Massachusetts’ lack of workforce housing can make the state feel like a really nice car with a flat tire, eroding the mileage of our economy, and hampering our ability to retain the best and the brightest talent coming out of our many world-class colleges and universities. Sparse housing has a cascading effect, detering entrepreneurs from launching their own ventures here or from helping to fuel the growth of existing local companies. And it presents deep concerns for the countless young people who may have been game to build their careers here, but have sticker shock after checking out apartments.. Moreover, businesses themselves are sounding the alarm about the consequences of housing costs on expansion and relocation efforts in Massachusetts.
The challenge of finding housing on a budget is nearly universal. Whether you’re renting or buying, in the city or out in the suburbs, prices are steep for pretty much everyone. While some struggle more than others, workers in virtually all industries, income levels, and educational backgrounds, workers are stretched thin, and a limited supply of available housing isn’t helping the situation. Since 2010, the gap in housing production versus projected housing demand has been 43,000 units, according to data from the Metropolitan Area Planning Council (MAPC) and the Massachusetts Housing Partnership. As Massachusetts prepares for the creation of thousands of new jobs from growing industries like biopharma and clean energy, and MAPC has projected that all of Eastern Massachusetts will need 435,000 units of new housing by 2040 to meet demand. Meanwhile, an average middle income household, making $80,000 year, can only afford the bottom 23 percent of homes for sale in the Boston market. At a time when the same $80,000 income is only enough to afford 51 percent of the rental market.

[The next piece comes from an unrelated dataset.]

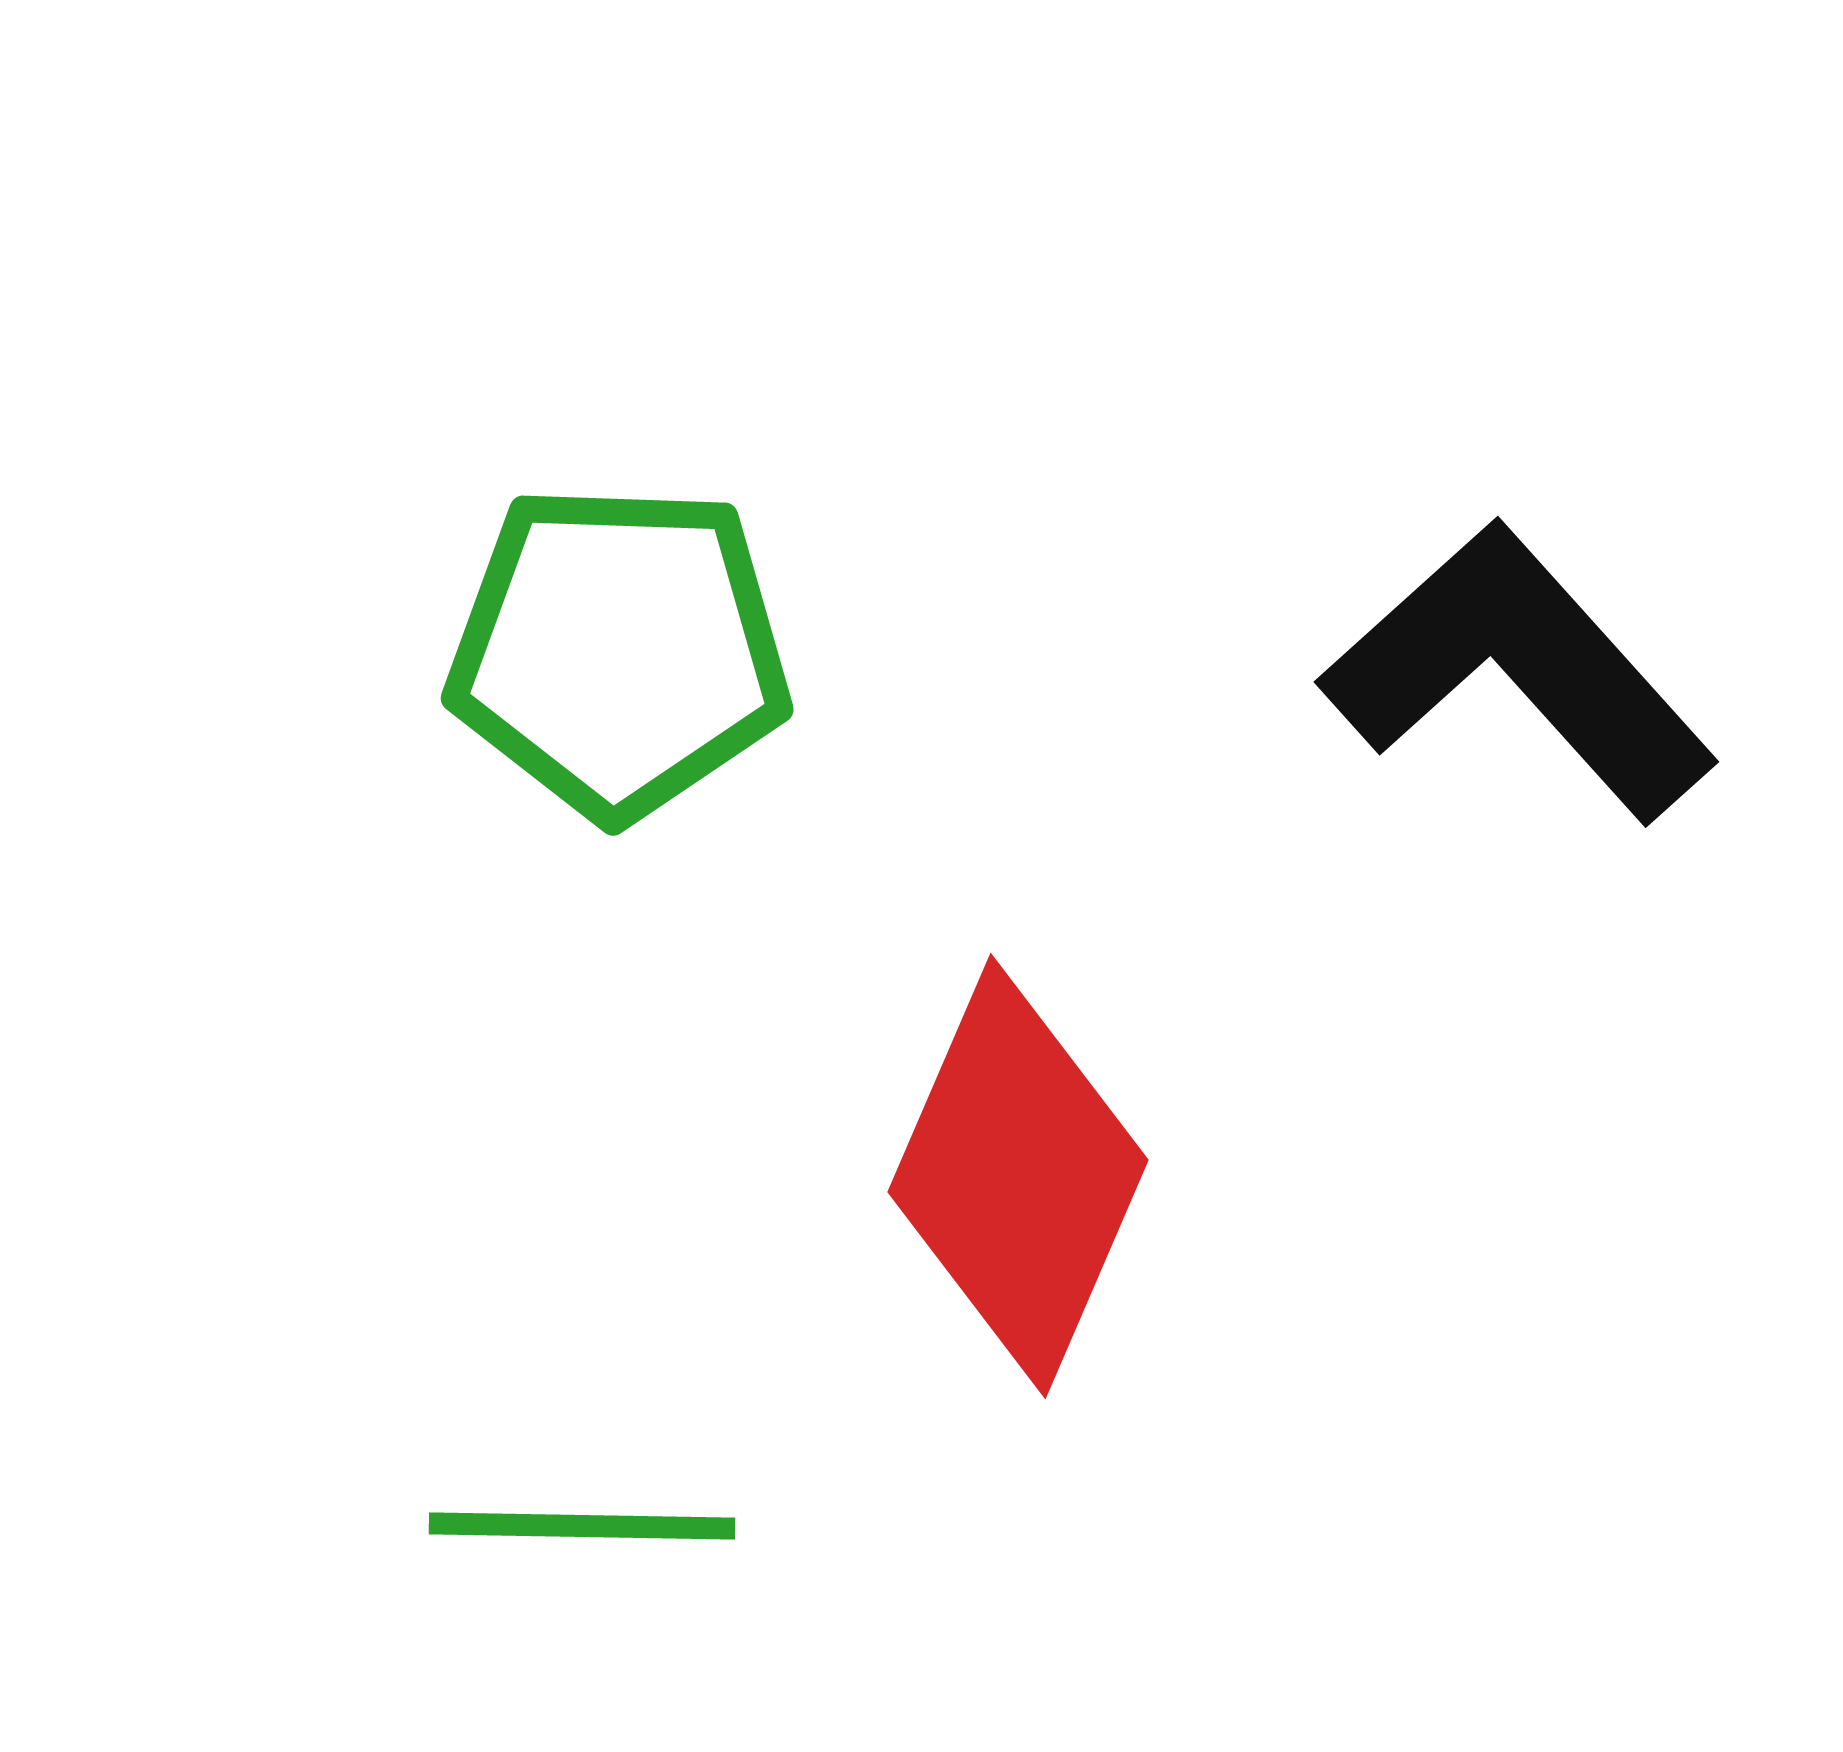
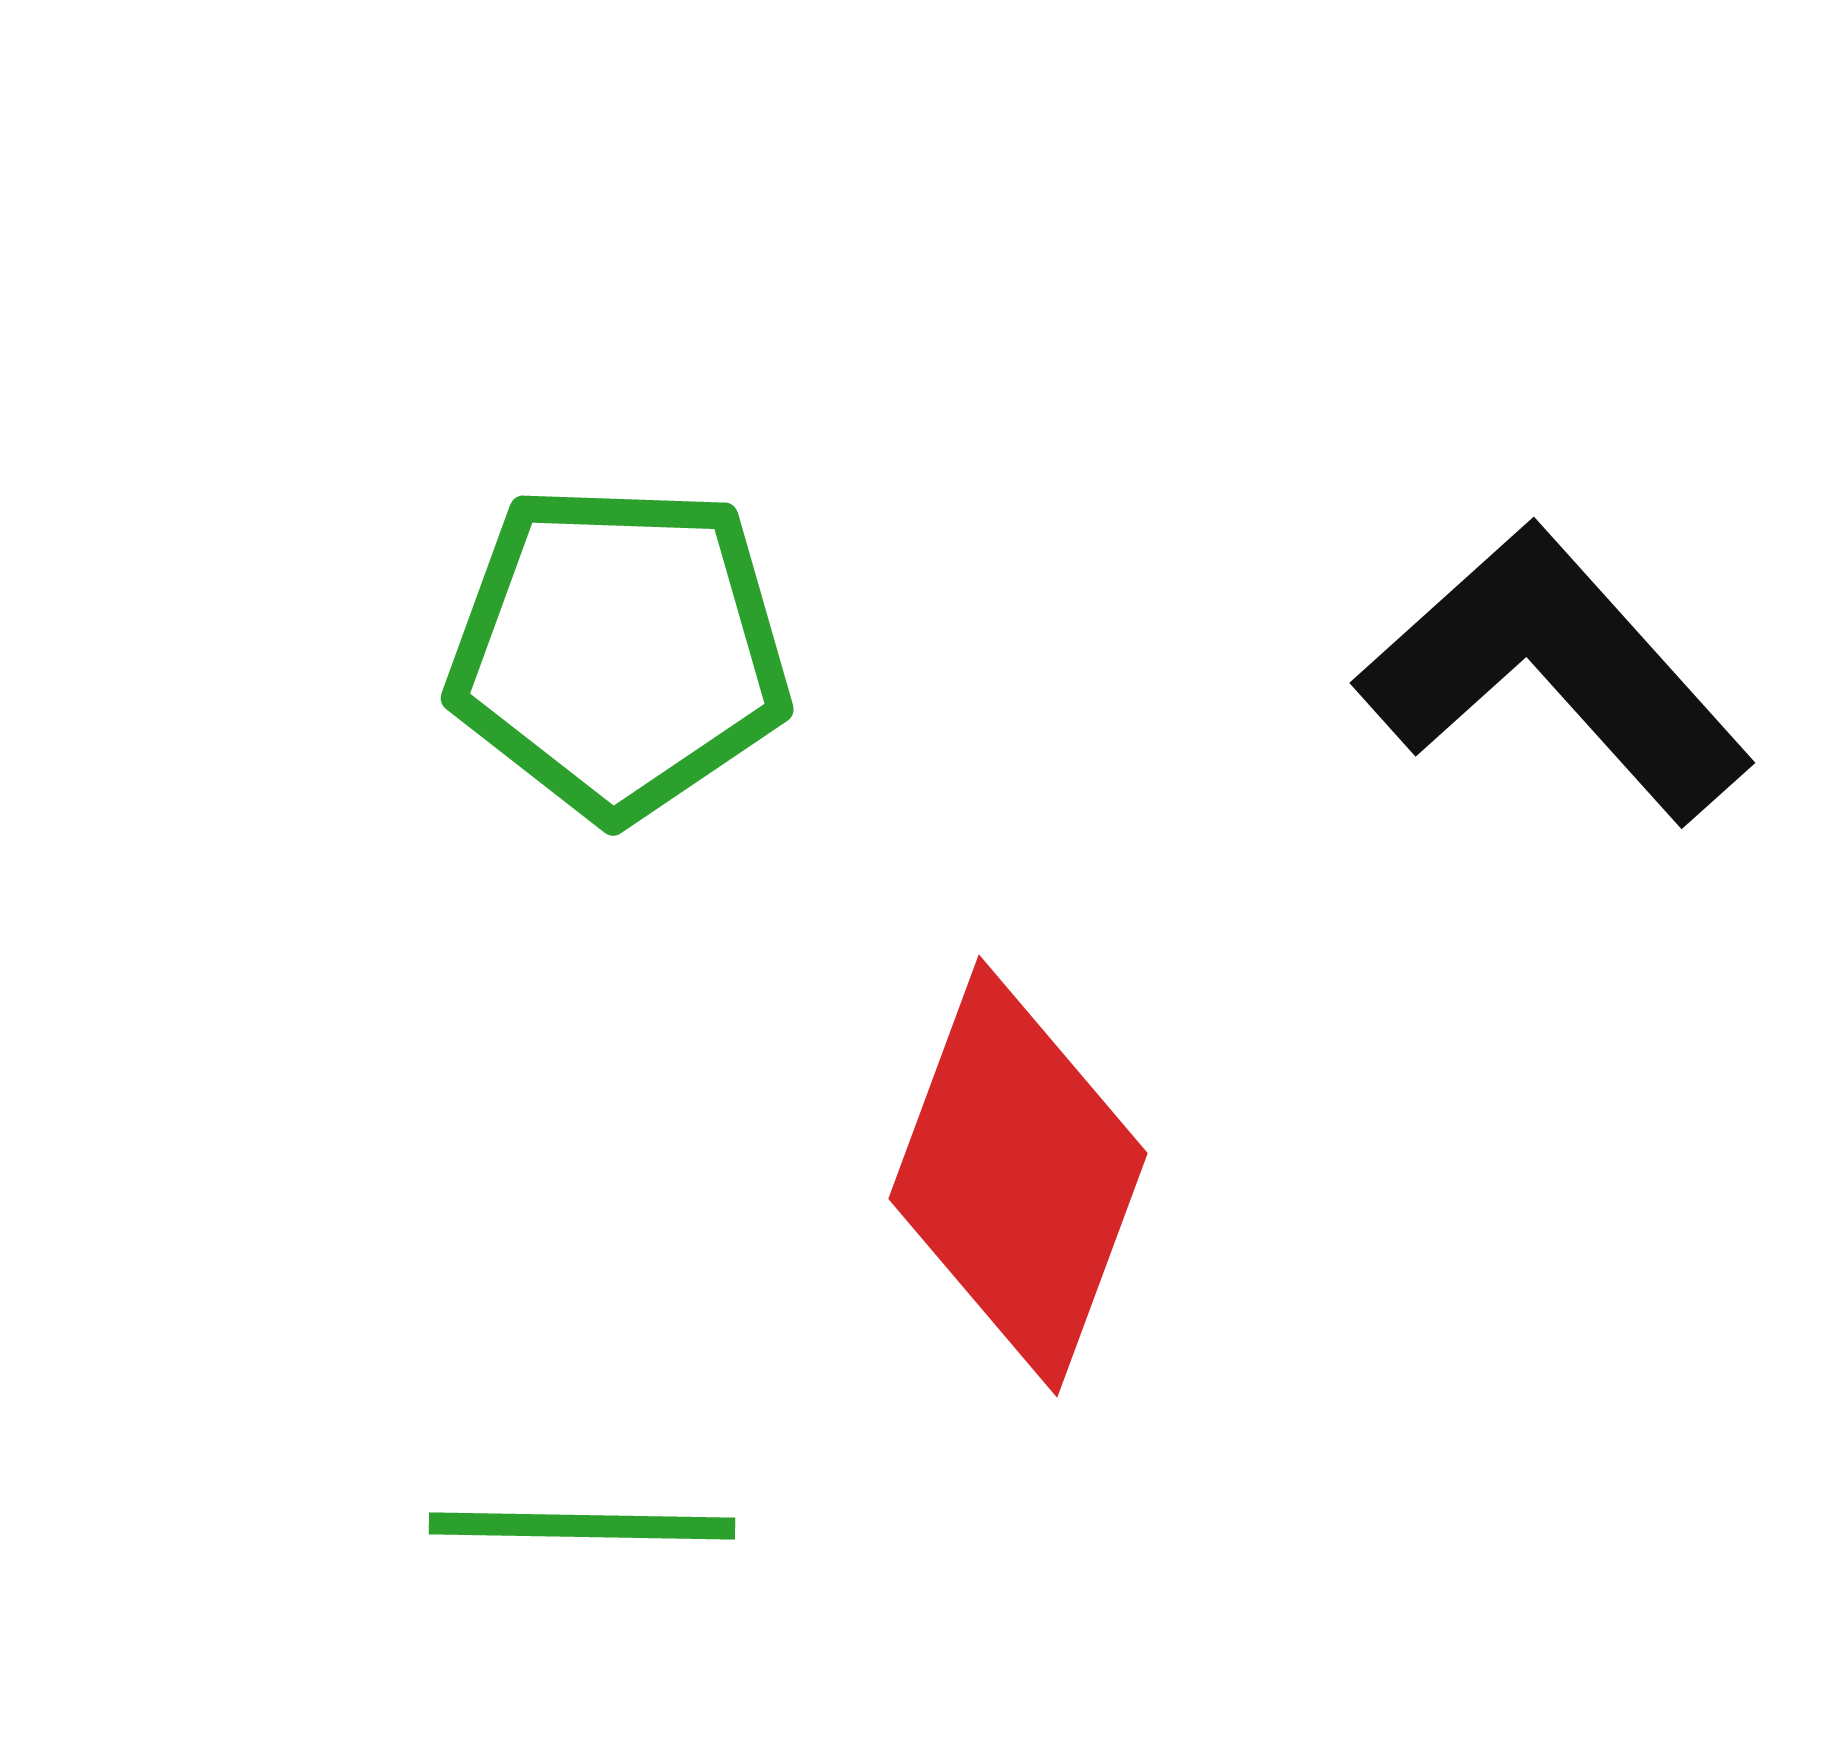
black L-shape: moved 36 px right, 1 px down
red diamond: rotated 3 degrees counterclockwise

As dark as the housing outlook may be, there are glimmers of hope on the horizon. In December 2017, fourteen municipal leaders joined to form the Metro Mayors Coalition to address the housing shortage by setting a production goal. Shortly after, Governor Baker announced a plan to reduce local voting requirements for zoning changes, a step to support a housing goal of 135,000 new units by 2025. He also signed the largest housing bond bill ever, directing $1.8 billion to support affordable housing investments, preservation and production. In Boston, Mayor Walsh called for a thirty percent increase to production targets, which would create a total of 69,000 new housing units by 2030. These are certainly steps in the right direction, but fall short of adequately addressing our worsening housing crisis.
As we enter theNew Year, building on the incremental progress of 2018, including pushing the housing choice initiative over the line, is critical. But let’s not be afraid to be bold, and expand strategies that foster production and preservation of housing units that the workforce can actually afford, including more comprehensive zoning reform with requirements for multi-family housing, accessory dwelling units, and inclusionary zoning practices.
Innovation can’t just be reserved for labs in Cambridge or startups in the Seaport. It must apply to our approach to housing, too. The future of the Massachusetts economy depends on it.
Meagan Greene is the Senior Director of Policy and Operations at the Alliance for Business Leadership.